Claude S4 explores the codebase extensively (65 steps avg.) to compensate for missing info in Hidden; interaction increases this to 75 steps, suggesting interaction improves efficacy but not necessarily efficiency.

Highlights & Insights¶

Decomposition Framework: Breaking down "interaction" into detect-ask-utilize provides high methodological value for evaluating and improving agents.
Paradigm Flaws: Currently, model training optimizes for task completion rate rather than "knowing when to ask," leading to systemic non-interactive behavior.
Rigid Behavior: Some models like Qwen3 Coder re-explore the codebase even after receiving the answer from the user, showing they do not truly "understand" the purpose of the interaction.

Limitations & Future Work¶

Underspecified versions generated by GPT-4o might be "cleaner" than real-world messy user issues.
The GPT-4o proxy in the Interaction setting might not perfectly reflect nuanced human behavior.
Evaluation is limited to SWE-Bench (Python repositories); other languages or domains are not covered.
The paper diagnoses the issue but does not propose a specific training method to fix interactive shortcomings.

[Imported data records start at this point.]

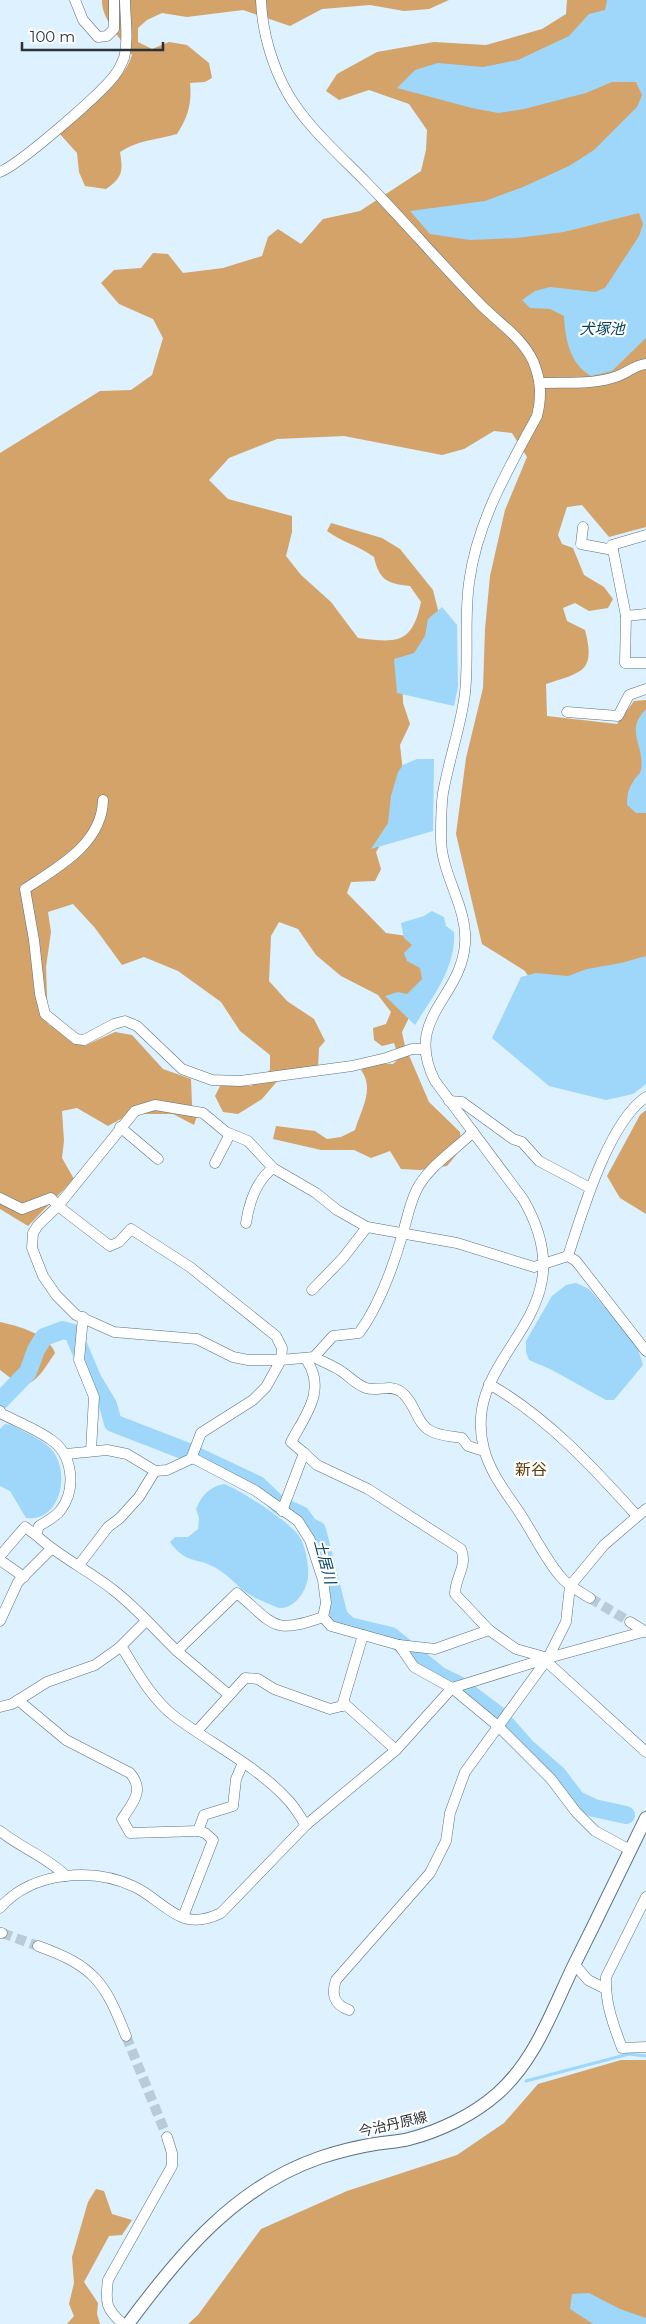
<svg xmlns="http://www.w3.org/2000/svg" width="646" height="2324" font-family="Montserrat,'Noto Sans JP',sans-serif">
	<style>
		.forest { fill: #d3a369 }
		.water { fill: #9ed7f9 }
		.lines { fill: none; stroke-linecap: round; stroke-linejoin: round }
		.stream { stroke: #9ed7f9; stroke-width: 3 }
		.river { stroke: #9ed7f9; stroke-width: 18 }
		.minor-tunnel { stroke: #b9cbd6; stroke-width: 10; stroke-dasharray: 10 5; stroke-linecap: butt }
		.minor-casing { stroke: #5a717e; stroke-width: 11 }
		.major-casing { stroke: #5a717e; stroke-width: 14 }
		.minor { stroke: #fff; stroke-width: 10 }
		.major { stroke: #fff; stroke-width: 12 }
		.labels { text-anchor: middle; stroke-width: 4.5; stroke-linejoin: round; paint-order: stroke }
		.street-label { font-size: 14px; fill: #293238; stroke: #fff }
		.water-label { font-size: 15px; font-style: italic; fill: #02425d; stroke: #fff }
		.quarter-label { font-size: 16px; fill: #5b3902; stroke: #fff }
	</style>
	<rect width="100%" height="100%" fill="#ddf1fe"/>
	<g class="forest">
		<path d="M102,0h347l-20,9 -25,2 -34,-6 -48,4 -32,17 -47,-16 -56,7 -25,-4 -15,7 -9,8v14l14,7 17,-7 18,3 22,18 3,15 -7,4 -15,1c2,20 -2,34 -13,51 -21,6 -39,6 -57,18 3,19 3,25 -14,37l-21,-3 -6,-14 -2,-19 -18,-20c23,-20 64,-48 73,-78 -10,-15 -31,-36 -30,-55z"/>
		<path d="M567,0h79v527l-37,10 -27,-32 -15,2 -9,28 4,9 11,4 11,27 20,12 9,12 -5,9 -19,3 -14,-8 -12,5 4,13 18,9c11,42 -3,42 -39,54l1,32 70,8 17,-23 12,-1v268l-109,21 -12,-18 -43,-27 -26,-110 10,-76 17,-70 2,-59 5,-53 15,-66 22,-53 -15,-24 -18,-2 -30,18 -22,6 -98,-19 -67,3 -48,19 -20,22 19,19 64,17v16l-6,24 15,19 30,27 27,36c40,5 54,6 63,-36l-11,-16c-22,-2 -31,-6 -36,-29 -15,-11 -32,-15 -47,-26l4,-8 51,15 18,11 33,41 7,28 -24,40 -14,7 1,38 7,21 -10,21 3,27 -11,54 -16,26 5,17 -6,12 -24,1 -4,11 39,40 21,3 17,29 3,16 -25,51 3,14 24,56 31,30 2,16 -15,18 -27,4 -19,-1 -11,-18 -19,7 -17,-8h-33l-48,-11 3,-13 39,5 12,8 14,-2 14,-7c6,-20 20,-41 6,-60l10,-7 22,1 6,-6 -5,-15 -12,3 -8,-6 -1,-12 13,-4 5,-12 -13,-17 -37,-19 -25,-21 -18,-26 -19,-7 -8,14 -2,45 18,20 27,18 11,22 -6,7 -1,20 -32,3 -24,28 -24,15 -15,-2 -8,-16 6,-12 30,2 19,-16v-15l-30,-24 -19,-29 -43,-31 -34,-14 -22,8 -27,-37 -22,-24 -25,8 3,20 -5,35 2,57 36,22 31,-14 17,3 31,34 28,10 1,26 5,11 -3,9 -21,-11h-43l-22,12 -31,-18 -15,3 2,30 -2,17 12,21 -46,47 -28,-17v-756l100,-62 31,-1 21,-15 11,-37 -10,-19 -34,-15 -18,-21 13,-13 27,-2 12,-15 15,1 15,19 40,-5 39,-12 6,-19 10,-8 23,15 22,-25 37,-8 61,-40 5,-21 1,-20 -18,-26 -40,-14 -30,10 -13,-9 11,-17 40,-22 57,-10 52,3 56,-16 24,-15z"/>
		<polygon points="646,1110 646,1214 620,1198 607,1176 640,1115"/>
		<path d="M0,1322c18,4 49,12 55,31 -10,14 -16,29 -34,33l-21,-16z"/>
		<polygon points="621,2060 646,2060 646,2324 188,2324 198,2315 261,2229 347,2191 457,2155 504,2123 538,2084"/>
		<polygon points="96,2189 104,2191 112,2214 132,2220 122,2235 109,2236 84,2282 98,2303 97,2314 100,2324 67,2324 74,2316 69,2304 74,2283 72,2257 88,2202"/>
	</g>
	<g class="water">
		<path d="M607,0h39v338l-34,33 -21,5c-21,-12 -26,-37 -27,-60l-14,-7 -20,-1 -8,-8 13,-9 15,-4 45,5 10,-4 34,-52 4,-12 -4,-11 -75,19 -47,6 -47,2 -40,-6 -20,-23 75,-10 38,-14 46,-21 25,-16 43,-43 5,-12 -6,-13h-24l-26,11 -62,16 -26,4 -26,-5 -75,-20 18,-18 23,-7 45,4 35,-7 51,-24 20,-22 16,-4z"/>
		<polygon points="442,607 457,625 458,687 454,706 397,693 394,659 414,653 425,636 428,619"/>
		<path d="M646,709v104h-10l-9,-8c0,-9 1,-16 6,-23 2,-5 8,-8 8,-13 4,-24 -17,-38 5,-60z"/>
		<polygon points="417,759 434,759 433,831 371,849 388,823 391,796 398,772 403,765"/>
		<path d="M432,911l12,6 2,9 8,6c2,36 -21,64 -39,93l-30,-29 13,-4 9,2 15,-15 -2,-11 -13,-7 -3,-8 8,-8 -8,-7 -3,-15 23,-7z"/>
		<polygon points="646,956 646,1084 633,1094 606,1100 549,1086 492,1038 521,977 536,973 568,976 587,969 621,963"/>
		<polygon points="576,1283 589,1289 636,1343 643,1365 614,1400 606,1400 552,1370 529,1360 526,1352 526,1341 552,1296 566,1285"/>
		<path d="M5,1424l7,1c12,7 28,13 37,22 23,21 13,76 -23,71l-16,-27 -10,-5v-57z"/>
		<path d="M224,1484c15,5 67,39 75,52 6,8 10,30 9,40 0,14 -16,37 -32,31 -7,-3 -17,-7 -24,-11 -13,-7 -23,-21 -36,-28 -18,-11 -30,-3 -46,-26l5,-5h13l10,-8 1,-11 -3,-9c6,-14 13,-22 28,-25z"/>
		<polygon points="589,2293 620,2309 646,2318 646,2324 593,2324 570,2309 572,2294"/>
	</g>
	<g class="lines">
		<polyline class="stream" points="526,2081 629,2054 646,2056"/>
		<polyline class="river" points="0,1401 28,1372 36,1350 44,1337 63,1330 73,1333 93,1380 108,1405 113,1423 188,1452 258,1485 279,1505 301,1515 309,1526 317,1530 339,1617 349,1626 391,1636 440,1676 457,1684 498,1715 526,1747 557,1774 577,1800 594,1808 626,1815"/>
		<g class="minor-tunnel">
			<polyline points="590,1598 630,1622"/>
			<polyline points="2,1933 38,1946"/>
			<polyline points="126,2036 167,2137"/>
		</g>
		<g class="minor-casing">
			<g id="minor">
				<polyline points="75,0 83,20 98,37 107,36 114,29 114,0"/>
				<path d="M261,0c1,31 11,66 27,94 19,33 53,62 80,90 38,39 73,80 111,119 17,18 43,34 54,58 8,19 9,35 4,55 -29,54 -60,105 -68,167 -5,36 0,73 -4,110 -4,33 -16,66 -22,100 -2,14 -2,30 -2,45 0,37 27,69 24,106 -4,55 -62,74 -30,137l88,118c70,120 -65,152 -39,250 6,24 24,46 37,66 13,20 24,43 39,61 8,10 20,16 30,22"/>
				<path d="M0,172c21,-9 105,-81 117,-100 3,-4 5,-10 7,-14 5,-19 1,-39 1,-58"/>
				<path d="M541,383c25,-1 53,2 77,-7 11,-4 15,-10 28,-12"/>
				<polyline points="583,527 581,544 613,550"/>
				<polyline points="646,535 612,545 626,616 625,663 646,663"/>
				<polyline points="626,616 646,614"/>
				<polyline points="567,712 618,716 629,695 646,689"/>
				<path d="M103,800c-1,44 -45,67 -78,89l9,51 6,54 5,20 31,25 8,1 30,-16 11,-3 12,5 45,43 30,11 28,1 112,-15 34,-8 26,-9h13"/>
				<polyline points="449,1101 462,1102 513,1139 522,1142 539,1161 590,1188"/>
				<polyline points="120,1127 158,1159"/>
				<polyline points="215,1163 230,1134"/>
				<polyline points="0,1198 22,1209 51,1198 58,1206 38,1225 33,1233 32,1248 43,1276 56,1295 76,1315 114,1332 197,1339 233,1357 248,1360 281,1360 282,1348 276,1336 190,1267 131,1229 119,1242 110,1246 58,1206 135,1111 155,1105 203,1113 226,1132 248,1141 273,1168 316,1193 337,1210 367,1227 457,1243 534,1267 568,1256 576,1261 646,1351"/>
				<path d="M246,1223c3,-20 10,-42 27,-55"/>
				<path d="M568,1256c14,-43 40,-133 78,-159"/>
				<polyline points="312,1290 343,1258 367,1227"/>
				<polyline points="83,1317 79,1360 94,1397 91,1451"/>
				<path d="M314,1357c7,4 13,6 20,10 12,5 20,17 32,21 12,4 22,-4 34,3 15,10 16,32 29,39 9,6 22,6 33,8l6,8 16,5"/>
				<path d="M489,1384c58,33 104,83 148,132"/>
				<path d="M0,1411l2,3c16,8 34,15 48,25 23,15 27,50 10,72 -5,6 -14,11 -21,15l-3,9c22,21 52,35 76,54 24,18 44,42 65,62l60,-58c38,32 35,42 86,24"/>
				<path d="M304,1453l13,12 51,24 93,60c7,17 -6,28 -6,45l34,36"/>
				<polyline points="66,1454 107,1450 127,1454 155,1471 167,1470 193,1458 256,1491 298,1521 310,1540 323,1580 326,1603 323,1617"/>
				<path d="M191,1459l10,-26 52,-33 13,-13 15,-27 33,-3 19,-21 26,-3c19,-26 34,-66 43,-97 5,-16 7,-31 15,-47 12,-23 38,-39 56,-57"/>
				<path d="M282,1511l22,-58 -13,-11c15,-28 36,-52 15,-83"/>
				<polyline points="0,1556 25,1527 36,1535"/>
				<polyline points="0,1560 24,1577"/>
				<polyline points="79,1565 108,1527 120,1518 139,1497 155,1471"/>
				<polyline points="323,1617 331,1626 399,1645 435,1649 489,1630 516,1649 548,1658"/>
				<polyline points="0,1621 18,1582 51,1549"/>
				<polyline points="630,1622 646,1632"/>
				<polyline points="399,1645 414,1667 452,1688 499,1727 551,1779 576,1812 595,1831 630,1850"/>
				<polyline points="119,1648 146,1621"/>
				<polyline points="177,1651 229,1695"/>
				<polyline points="546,1661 646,1752"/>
				<path d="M18,1700l48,40 64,33c15,17 3,30 -8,46l8,14 68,-2 7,2 8,7 -30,77"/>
				<polyline points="342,1706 363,1635"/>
				<path d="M0,1707l12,-3 35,-22 48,-17 24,-17 4,1c15,24 29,50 51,67 37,28 82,49 114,84 7,7 12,17 18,25"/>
				<polyline points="197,1731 245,1678 258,1679 274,1689 330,1709 346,1705 396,1750"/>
				<path d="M0,1831c21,17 47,26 66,45"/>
				<polyline points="198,1831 204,1815 233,1806 236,1779 243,1763"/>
				<path d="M646,1897l-40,80c-1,26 7,47 16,71l24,-1"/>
				<path d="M0,1908c32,-37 94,-41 135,-21 17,8 32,25 49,31 13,4 25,1 37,-5l85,-88 90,-75 56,-62 96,-30 18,-36 4,-36 34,-41 42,-36"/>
				<polyline points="0,1933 2,1933"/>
				<path d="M38,1946c56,20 67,36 88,90"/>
				<polyline points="575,1965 588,1980 606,1989"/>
				<path d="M349,2010c-15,-5 -18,-16 -13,-30l94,-107 16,-32 4,-28 15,-41 83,-114 98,-27"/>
				<path d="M123,2324c-17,-15 -18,-21 -15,-44l64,-114v-13l-5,-16"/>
			</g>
		</g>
		<g class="major-casing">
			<path id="major" d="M128,2324c51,-69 107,-137 191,-166 18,-6 37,-11 56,-14 11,-2 23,-2 34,-5 31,-8 64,-24 88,-45 39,-34 56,-86 78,-131 24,-48 47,-96 71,-145"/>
		</g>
		<use href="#minor" class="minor"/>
		<use href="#major" class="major"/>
	</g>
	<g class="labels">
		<g class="street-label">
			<text transform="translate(393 2124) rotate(-13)" y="5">今治丹原線</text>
		</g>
		<g class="water-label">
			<text x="602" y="334">犬塚池</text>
			<text transform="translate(325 1562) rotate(75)" y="5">土居川</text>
		</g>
		<g class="quarter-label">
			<text x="531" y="1475">新谷</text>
		</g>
	</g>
	<path d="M22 42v8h141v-8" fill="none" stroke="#293238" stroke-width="2.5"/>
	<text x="30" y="42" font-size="15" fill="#293238" stroke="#ffffff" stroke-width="4" paint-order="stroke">100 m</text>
</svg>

vs AQuA VQA: While AQuA studies VLM strategies for visual ambiguity, Ambig-SWE studies coding agents' interaction for missing text info—different modalities, same core problem of handling uncertainty.
vs SWE-Bench: SWE-Bench assumes complete instructions; Ambig-SWE specifically tests behavior when instructions are incomplete, which is closer to real-world scenarios.
vs ClearVQA: ClearVQA trains models for a "binary choice" (answer vs. ask); Ambig-SWE decomposes it into three steps within complex software engineering environments.

Rating¶

Novelty: ⭐⭐⭐⭐⭐ First systematic evaluation of SWE agent interaction; novel 3-step framework.
Experimental Thoroughness: ⭐⭐⭐⭐⭐ 6 models, 3 settings, 3 prompt levels, multidimensional analysis.
Writing Quality: ⭐⭐⭐⭐⭐ Rigorous experimental design and deep analysis.
Value: ⭐⭐⭐⭐⭐ Critical diagnosis of agent interaction capabilities, directly guiding future training research.